We've given you a looking-over. We think you're more like us than you are like them."

"And?" breathed Briess.

"Our view is that those who sign up for somebody's free course in social engineering ought to have a choice. If you sign up with us, we make a deal. We get to hunt on this planet. We'll set a game limit that won't overstress the population, though right at first you'll need a hell of a lot of weeding out. We can use our young ones for that. You know kids. Always hungry."

"And what do we get out of it?" Briess asked, surprised at the dryness of his throat.

"You get your population problem solved without having to argue about sex or religion or human rights. Let people have as many offspring as they want, the young ones are juicier anyhow. We prefer to maintain a large gene pool by eating only third birth order or higher persons, so we won't be reducing you by much."

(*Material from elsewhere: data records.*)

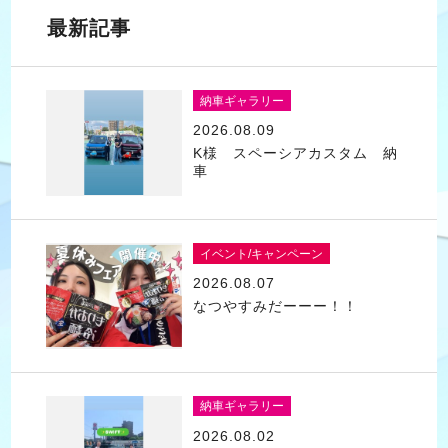
最新記事
納車ギャラリー
2026.08.09
K様 スペーシアカスタム 納
車
イベント/キャンペーン
2026.08.07
なつやすみだーーー！！
納車ギャラリー
2026.08.02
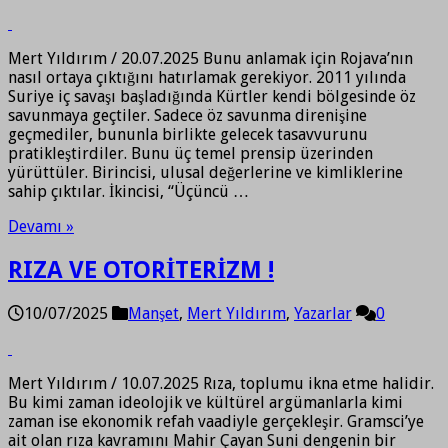
Mert Yıldırım / 20.07.2025 Bunu anlamak için Rojava’nın
nasıl ortaya çıktığını hatırlamak gerekiyor. 2011 yılında
Suriye iç savaşı başladığında Kürtler kendi bölgesinde öz
savunmaya geçtiler. Sadece öz savunma direnişine
geçmediler, bununla birlikte gelecek tasavvurunu
pratikleştirdiler. Bunu üç temel prensip üzerinden
yürüttüler. Birincisi, ulusal değerlerine ve kimliklerine
sahip çıktılar. İkincisi, “Üçüncü …
Devamı »
RIZA VE OTORİTERİZM !
10/07/2025
Manşet
,
Mert Yıldırım
,
Yazarlar
0
Mert Yıldırım / 10.07.2025 Rıza, toplumu ikna etme halidir.
Bu kimi zaman ideolojik ve kültürel argümanlarla kimi
zaman ise ekonomik refah vaadiyle gerçekleşir. Gramsci’ye
ait olan rıza kavramını Mahir Çayan Suni dengenin bir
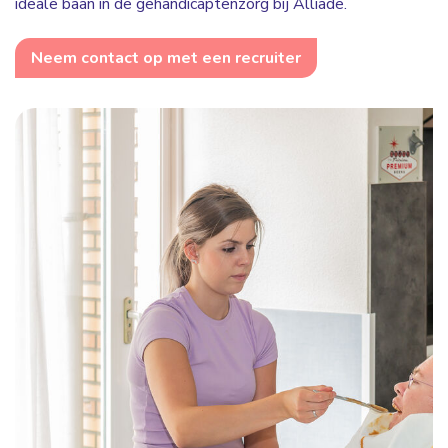
ideale baan in de gehandicaptenzorg bij Alliade.
Neem contact op met een recruiter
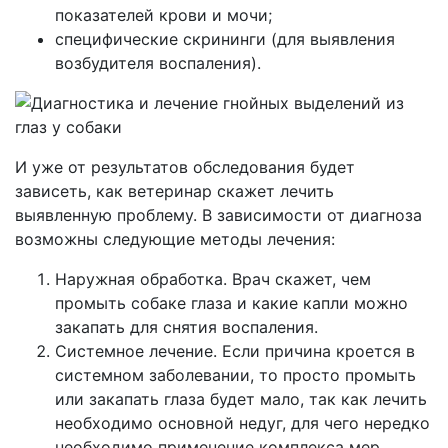
показателей крови и мочи;
специфические скрининги (для выявления
возбудителя воспаления).
И уже от результатов обследования будет
зависеть, как ветеринар скажет лечить
выявленную проблему. В зависимости от диагноза
возможны следующие методы лечения:
Наружная обработка. Врач скажет, чем
промыть собаке глаза и какие капли можно
закапать для снятия воспаления.
Системное лечение. Если причина кроется в
системном заболевании, то просто промыть
или закапать глаза будет мало, так как лечить
необходимо основной недуг, для чего нередко
необходимо применение комплекса мер,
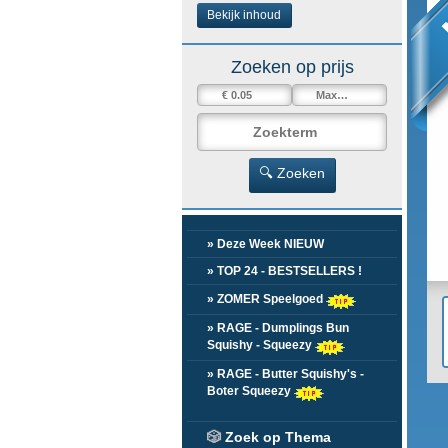
Bekijk inhoud
Zoeken op prijs
🔍 Zoeken
» Deze Week NIEUW
» TOP 24 - BESTSELLERS !
» ZOMER Speelgoed
» RAGE - Dumplings Bun
Squishy - Squeezy
» RAGE - Butter Squishy's -
Boter Squeezy
🎲
Zoek op Thema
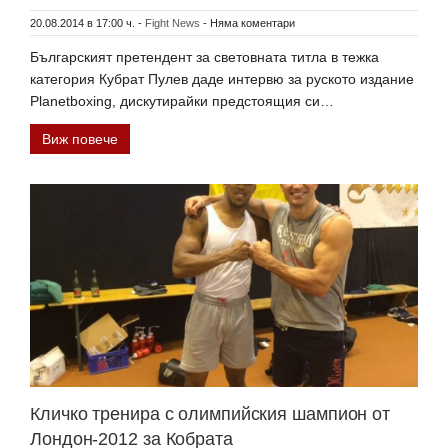
20.08.2014 в 17:00 ч.
-
Fight News
-
Няма коментари
Българският претендент за световната титла в тежка
категория Кубрат Пулев даде интервю за руското издание
Planetboxing, дискутирайки предстоящия си…
Виж повече
Кличко тренира с олимпийския шампион от
Лондон-2012 за Кобрата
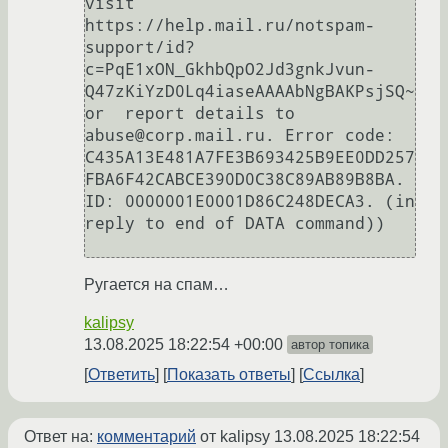
visit 
https://help.mail.ru/notspam-
support/id?
c=PqE1xON_GkhbQpO2Jd3gnkJvun-
Q47zKiYzD0Lq4iaseAAAAbNgBAKPsjSQ~ 
or  report details to 
abuse@corp.mail.ru. Error code: 
C435A13E481A7FE3B693425B9EE0DD257
FBA6F42CABCE390D0C38C89AB89B8BA. 
ID: 0000001E0001D86C248DECA3. (in 
reply to end of DATA command))

Ругается на спам…
kalipsy
13.08.2025 18:22:54 +00:00
автор топика
Ответить
Показать ответы
Ссылка
Ответ на:
комментарий
от kalipsy
13.08.2025 18:22:54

"We can handle our own population problems," growled Briess.

"Never in a million years," said the voice, the translator managing to imply a chuckle. "Not with all your taboos. Aren't you sick of them? By Charm the Great, between your religions and your laws, you can't have a good gang rape without being hauled up short! That's what you get with a differentiated society like the Pistach. Everything smoothed out, ironed over. Well, with us, it's different. You let us hunt, we'll do you favors, give you some technology that'll advance you a few centuries."

"You'll restrict your hunting by agreement?" asked Briess. "How would that work?"

"First, you can tell us where the hunting should be done. Second, you can tell us what individuals or groups you'd like eliminated. Political foes, maybe? Certain foreign elements? Certain dictators that've been hard to handle? Just imagine, you want it, it happens, but nobody can trace it back to you!"

"If we make a deal with you, do we still get to join this Confederation the Pistach keep talking about?" asked Dink.

"Go ahead and join, just don't tell the Pistach about our agreement. You can go ahead and become neighborly. It won't hurt you. But ... on the side, when you get bored, we'll take you hunting with us."

There was a long silence. Briess asked, "Won't the Pistach find out about it?"

The voice made a grating noise they interpreted as laughter.

"With all your terrorists and warfare and tribal conflicts. Not so they can prove it."

Briess said, "We'd like to talk about this, a bit."

"Take your time," said a voice. "Take all the time you need. Meantime, just to illustrate our goodwill, give us a few names. We'll find the being or beings, wherever it is or they are, and we'll either make them disappear or deliver them to you. Just to show how useful we can be."

Silence in the van. It was McVane who spoke at last. "A woman named Benita Alvarez. The intermediary for the Pistach envoys."